Figure 4. High A4 Cows Have Increased Steroidogenic Gene Expression in Theca Cells.

Quantitative RT-PCR results for StAR (A), LHCGR (B), CYP11A1 (C), CYP17A1 (D), and GATA6 (E) in theca cells collected from dominant follicles of High A4 (black bars, n≥12) and Low A4 (white bars, n≥19) cows. The geometric mean of GAPDH and RPL-15 was used as an endogenous control. Data for CYP11A1, CYP17A1, LHCRG, and GATA6 were log transformed to meet normal distribution assumptions. Graphs represent a fold change in mRNA abundance with Low A4 set as control (1).
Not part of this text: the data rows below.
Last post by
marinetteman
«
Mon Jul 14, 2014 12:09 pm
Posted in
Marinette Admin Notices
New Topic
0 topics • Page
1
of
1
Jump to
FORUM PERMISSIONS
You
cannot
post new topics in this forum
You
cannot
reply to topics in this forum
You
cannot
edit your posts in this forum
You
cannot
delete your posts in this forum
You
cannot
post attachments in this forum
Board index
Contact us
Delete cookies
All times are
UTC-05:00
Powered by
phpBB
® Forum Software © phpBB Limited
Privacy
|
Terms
The mean ± SEM normalized values are presented. *, P≤0.05.

Figure 5. Maternal Effect Gene ZAR1 mRNA Abundance is Reduced in High A4 Compared with Low A4 Cows.
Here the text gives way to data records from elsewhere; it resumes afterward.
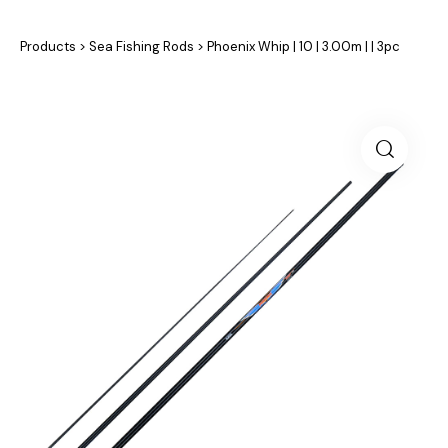
Products
>
Sea Fishing Rods
>
Phoenix Whip | 10 | 3.00m | | 3pc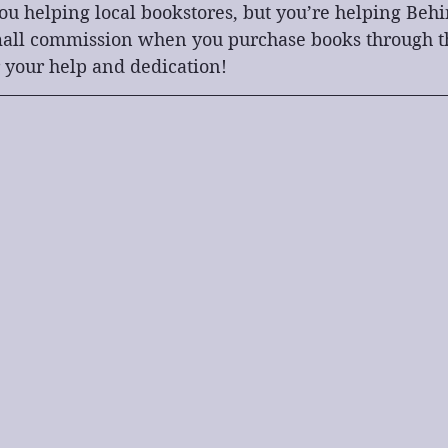
you helping local bookstores, but you’re helping Beh
small commission when you purchase books through the
 your help and dedication!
Quantitative RT-PCR results for ZAR1 (A), NLRP5 (B), DPPA3 (C), and DNMT1 (D); in cumulus oocyte complexes of High A4 (black bars, n≥3) and Low A4 (white bars, n≥5) cows. The geometric mean of GAPDH and RPL-15 was used as an endogenous control. Graphs represent a fold change in mRNA abundance with Low A4 set as control (1). Data for NLRP5 and DPPA3 were log transformed to meet normal distribution assumptions. The mean ± SEM normalized values are presented. *, P≤0.05.

Figure 6. High A4 Cows Tend to have Reduced Numbers of Tertiary Follicles per Section.

Follicles were classified and staged based on morphology (B) and counted on a per section basis to determine the effect of cow A4 classification on follicle growth and development. There was no difference in the number of primordial to secondary follicles (stage 0–3) between Low or High A4 cows (A). However, Low A4 cows tended to have a greater number of tertiary follicles (stage 4) compared with High A4 cows (A). ^†, P = 0.06.